Nella prima parte dello studio, iberdomide è stata somministrata oralmente alla dose di 0.3-1.6 mg (nei giorni 1-21 di ogni ciclo di 28 giorni) insieme a desametasone alla dose di 40 mg (una volta alla settimana) nei pazienti di età ≤ 75 anni e 20 mg nei pazienti di età > 75 anni. I risultati di efficacia hanno mostrato una significativa attività clinica del farmaco con una percentuale di risposte globali pari al 32% per tutte le dosi somministrate, sebbene le risposte più profonde (VGPR e CR) siano state osservate alle dosi più elevate (≥ 0.9 mg). La dose massima tollerata non è stata raggiunta anche se si sono verificate due tossicità limitanti la dose, entrambe consistenti in infezioni, insorte alle dosi di mg 1.2 (sepsi di grado 4) e di mg 1.3 (polmonite di grado 3). La dose raccomandata per la seconda parte di dose-expansion è stata di 1.6 mg e a tale dosaggio la percentuale di risposte globali è risultata pari a 26% (inclusi 8 pazienti in VGPR e 1 in sCR), Figura 1. Il beneficio in termini di risposta è stato confermato in tutti i sottogruppi analizzati, eccetto nei pazienti con malattia extra-midollare in cui le risposte globali sono state pari al 11%. Il 53% dei pazienti ha sperimentato un evento avverso severo ma la discontinuazione del farmaco è avvenuta in 5 pazienti. Alla dose raccomandata di 1.6 mg, come atteso nei pazienti pesantemente pre-trattati, gli eventi avversi più comuni di grado ≥3 sono stati di tipo ematologico con neutropenia (45%), anemia (28%) e piastrinopenia (22%) e le infezioni (27%). Un paziente è deceduto in corso di trattamento per sepsi.
Dunque, i risultati di sicurezza di iberdomide sono risultati particolarmente incoraggianti se paragonati con quelli ottenuti con altri farmaci approvati nel setting dei pazienti pluritrattati, spesso gravati anche da tossicità extra-ematologiche che possono indurre la discontinuazione del trattamento. Ad esempio, selinexor è associato a tossicità gastrointestinali di grado 3-4 quali nausea (9% dei pazienti) e diarrea (6% dei pazienti), raramente osservate con iberdomide. Da un punto di vista dell’efficacia, le percentuali di risposte globali osservate con iberdomide risultano in linea con i risultati di selinexor-desametasone (risposte globali pari a 25%) e belantamab mafodotin in monoterapia (risposte globali pari al 31%), mentre il profilo di sicurezza di iberdomide sembrerebbe ancora più maneggevole. Altri nuovi promettenti trattamenti quali le terapie cellulari con CAR-T o anticorpi bispecifici hanno invece mostrato una efficacia clinica maggiore rispetto a iberdomide nei pazienti con RRMM. Comunque, la complessità della gestione di tali trattamenti rende queste ultime opzioni terapeutiche non sempre percorribili e appropriate per tutti i pazienti, soprattutto nelle fasi più avanzate di malattia. Inoltre, la formulazione orale, il profilo di sicurezza favorevole e le proprietà immunostimolanti di iberdomide supportano il potenziale impiego come agente backbone anche in regimi di combinazione con farmaci immunoterapici quali anticorpi monoclonali, CAR-T e anticorpi bispecifici o in sostituzione a lenalidomide sia nelle triplette attualmente in uso sia nella terapia di mantenimento dopo il trapianto autologo di cellule staminali.

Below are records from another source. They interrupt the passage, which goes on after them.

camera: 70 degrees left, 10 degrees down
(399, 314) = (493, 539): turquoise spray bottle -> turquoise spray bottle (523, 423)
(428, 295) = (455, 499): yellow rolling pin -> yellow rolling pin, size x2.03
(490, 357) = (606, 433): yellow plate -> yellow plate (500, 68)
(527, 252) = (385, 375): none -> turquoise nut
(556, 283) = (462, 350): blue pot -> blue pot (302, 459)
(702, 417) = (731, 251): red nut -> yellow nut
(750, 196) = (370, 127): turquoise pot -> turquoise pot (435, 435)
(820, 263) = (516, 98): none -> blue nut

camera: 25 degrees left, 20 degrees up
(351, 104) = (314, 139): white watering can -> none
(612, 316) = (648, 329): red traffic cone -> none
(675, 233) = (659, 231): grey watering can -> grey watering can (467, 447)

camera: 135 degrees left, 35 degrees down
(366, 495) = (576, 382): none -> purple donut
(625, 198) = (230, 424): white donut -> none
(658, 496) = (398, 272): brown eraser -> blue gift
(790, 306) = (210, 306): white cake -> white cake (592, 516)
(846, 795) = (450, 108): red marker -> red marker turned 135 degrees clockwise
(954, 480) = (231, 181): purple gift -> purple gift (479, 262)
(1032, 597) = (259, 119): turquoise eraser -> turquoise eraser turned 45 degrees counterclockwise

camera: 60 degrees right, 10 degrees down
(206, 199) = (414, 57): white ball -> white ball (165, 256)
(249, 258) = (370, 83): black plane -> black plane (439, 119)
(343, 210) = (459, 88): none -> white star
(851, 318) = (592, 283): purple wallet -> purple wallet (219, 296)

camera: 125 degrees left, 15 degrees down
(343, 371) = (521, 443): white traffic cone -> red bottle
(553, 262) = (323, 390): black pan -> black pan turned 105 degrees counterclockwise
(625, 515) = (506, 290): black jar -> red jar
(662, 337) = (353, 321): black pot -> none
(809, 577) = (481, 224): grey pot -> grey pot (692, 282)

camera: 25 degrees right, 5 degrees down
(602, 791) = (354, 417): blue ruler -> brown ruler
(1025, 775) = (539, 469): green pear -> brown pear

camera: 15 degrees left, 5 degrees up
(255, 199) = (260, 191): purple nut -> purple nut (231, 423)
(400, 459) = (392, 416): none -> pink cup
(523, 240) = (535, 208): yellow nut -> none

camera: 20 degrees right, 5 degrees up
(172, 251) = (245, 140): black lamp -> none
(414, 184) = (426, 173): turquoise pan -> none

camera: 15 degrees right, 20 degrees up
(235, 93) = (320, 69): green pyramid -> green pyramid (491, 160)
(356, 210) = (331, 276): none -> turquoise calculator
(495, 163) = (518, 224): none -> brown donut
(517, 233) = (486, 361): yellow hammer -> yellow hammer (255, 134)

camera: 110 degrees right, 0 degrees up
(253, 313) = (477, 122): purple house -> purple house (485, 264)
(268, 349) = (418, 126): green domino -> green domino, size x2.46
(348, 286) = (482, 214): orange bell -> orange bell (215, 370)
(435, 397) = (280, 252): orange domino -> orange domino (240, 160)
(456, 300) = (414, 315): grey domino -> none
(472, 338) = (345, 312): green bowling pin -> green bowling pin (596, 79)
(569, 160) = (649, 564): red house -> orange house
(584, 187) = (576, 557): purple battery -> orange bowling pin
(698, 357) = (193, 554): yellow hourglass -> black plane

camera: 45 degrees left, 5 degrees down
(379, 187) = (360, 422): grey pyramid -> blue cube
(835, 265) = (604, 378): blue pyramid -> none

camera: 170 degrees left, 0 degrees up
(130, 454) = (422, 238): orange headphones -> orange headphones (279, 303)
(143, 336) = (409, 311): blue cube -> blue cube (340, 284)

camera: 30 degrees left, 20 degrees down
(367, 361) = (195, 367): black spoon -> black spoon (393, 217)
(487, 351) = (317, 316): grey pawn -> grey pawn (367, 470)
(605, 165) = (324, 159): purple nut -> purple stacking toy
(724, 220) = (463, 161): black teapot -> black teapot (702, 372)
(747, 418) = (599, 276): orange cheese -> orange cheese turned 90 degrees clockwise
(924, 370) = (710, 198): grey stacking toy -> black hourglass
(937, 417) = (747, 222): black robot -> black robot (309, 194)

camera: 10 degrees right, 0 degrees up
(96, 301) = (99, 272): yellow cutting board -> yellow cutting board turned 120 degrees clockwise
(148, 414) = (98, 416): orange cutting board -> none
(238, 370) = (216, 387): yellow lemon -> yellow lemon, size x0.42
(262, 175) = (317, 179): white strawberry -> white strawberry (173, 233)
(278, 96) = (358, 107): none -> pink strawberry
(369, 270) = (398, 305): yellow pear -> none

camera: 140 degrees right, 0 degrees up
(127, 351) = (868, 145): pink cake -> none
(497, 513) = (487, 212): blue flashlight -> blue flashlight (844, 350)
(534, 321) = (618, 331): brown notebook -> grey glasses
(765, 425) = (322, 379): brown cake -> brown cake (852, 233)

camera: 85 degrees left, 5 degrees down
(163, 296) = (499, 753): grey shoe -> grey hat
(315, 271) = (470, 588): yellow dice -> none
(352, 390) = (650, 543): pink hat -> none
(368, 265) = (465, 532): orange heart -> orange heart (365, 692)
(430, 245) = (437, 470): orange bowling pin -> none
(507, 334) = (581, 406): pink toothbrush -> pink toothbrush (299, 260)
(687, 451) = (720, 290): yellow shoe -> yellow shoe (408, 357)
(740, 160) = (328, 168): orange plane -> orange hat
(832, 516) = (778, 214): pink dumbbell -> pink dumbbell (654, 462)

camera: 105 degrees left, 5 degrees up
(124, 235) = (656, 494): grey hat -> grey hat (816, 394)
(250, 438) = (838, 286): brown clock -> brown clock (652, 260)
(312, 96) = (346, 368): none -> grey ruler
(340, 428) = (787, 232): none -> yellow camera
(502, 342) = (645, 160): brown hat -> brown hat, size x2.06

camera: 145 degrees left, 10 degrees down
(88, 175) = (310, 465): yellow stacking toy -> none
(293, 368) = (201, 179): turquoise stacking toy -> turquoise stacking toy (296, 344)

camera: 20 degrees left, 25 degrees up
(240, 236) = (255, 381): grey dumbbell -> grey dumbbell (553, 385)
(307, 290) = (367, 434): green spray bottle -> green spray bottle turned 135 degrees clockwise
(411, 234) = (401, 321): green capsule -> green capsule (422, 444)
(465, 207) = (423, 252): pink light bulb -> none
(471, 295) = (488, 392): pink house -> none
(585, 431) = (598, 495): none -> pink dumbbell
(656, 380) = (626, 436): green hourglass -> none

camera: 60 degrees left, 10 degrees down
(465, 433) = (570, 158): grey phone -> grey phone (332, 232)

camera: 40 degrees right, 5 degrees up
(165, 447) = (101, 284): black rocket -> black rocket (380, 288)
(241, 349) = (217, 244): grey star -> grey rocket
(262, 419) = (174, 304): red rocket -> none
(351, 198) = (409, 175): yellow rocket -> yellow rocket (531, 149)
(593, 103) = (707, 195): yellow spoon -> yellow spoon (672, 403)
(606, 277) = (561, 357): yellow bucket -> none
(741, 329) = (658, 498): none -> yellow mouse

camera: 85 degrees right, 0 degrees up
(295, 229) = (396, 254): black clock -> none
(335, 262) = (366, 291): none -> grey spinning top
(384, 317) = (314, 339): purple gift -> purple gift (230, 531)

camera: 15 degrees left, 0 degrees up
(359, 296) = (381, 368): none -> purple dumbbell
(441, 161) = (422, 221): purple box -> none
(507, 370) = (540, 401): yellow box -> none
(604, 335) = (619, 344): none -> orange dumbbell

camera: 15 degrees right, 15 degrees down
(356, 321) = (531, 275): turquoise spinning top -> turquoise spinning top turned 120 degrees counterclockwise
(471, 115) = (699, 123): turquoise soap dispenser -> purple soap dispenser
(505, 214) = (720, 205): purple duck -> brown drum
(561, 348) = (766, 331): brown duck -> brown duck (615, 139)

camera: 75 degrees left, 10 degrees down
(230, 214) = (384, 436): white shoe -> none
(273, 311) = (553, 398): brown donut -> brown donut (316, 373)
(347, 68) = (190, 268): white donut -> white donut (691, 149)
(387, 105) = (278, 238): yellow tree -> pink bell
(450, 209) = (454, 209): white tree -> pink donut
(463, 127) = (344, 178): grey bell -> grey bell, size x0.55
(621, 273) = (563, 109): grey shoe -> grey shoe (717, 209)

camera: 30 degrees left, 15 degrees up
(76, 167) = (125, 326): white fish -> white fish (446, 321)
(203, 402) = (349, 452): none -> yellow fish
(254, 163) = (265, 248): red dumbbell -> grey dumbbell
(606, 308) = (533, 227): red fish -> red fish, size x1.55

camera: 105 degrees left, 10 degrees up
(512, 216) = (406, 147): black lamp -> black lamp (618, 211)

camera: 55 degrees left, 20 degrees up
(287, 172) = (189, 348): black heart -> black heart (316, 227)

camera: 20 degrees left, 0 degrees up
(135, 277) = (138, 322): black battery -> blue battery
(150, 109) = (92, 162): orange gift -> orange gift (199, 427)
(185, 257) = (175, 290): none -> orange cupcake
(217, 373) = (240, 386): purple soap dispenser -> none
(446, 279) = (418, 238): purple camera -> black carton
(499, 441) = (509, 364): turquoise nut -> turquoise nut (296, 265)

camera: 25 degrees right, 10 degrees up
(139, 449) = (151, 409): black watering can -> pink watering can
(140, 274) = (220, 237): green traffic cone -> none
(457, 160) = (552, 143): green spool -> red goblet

In conclusione, iberdomide rappresenta una nuova opzione terapeutica per i pazienti con RRMM e gli incoraggianti risultati dello studio CC-220-MM-001 supportano l’inizio dello studio di fase 3 e l’avvio di ulteriori studi clinici atti a esplorare la combinazione di iberdomide con altri trattamenti standard of care del MM.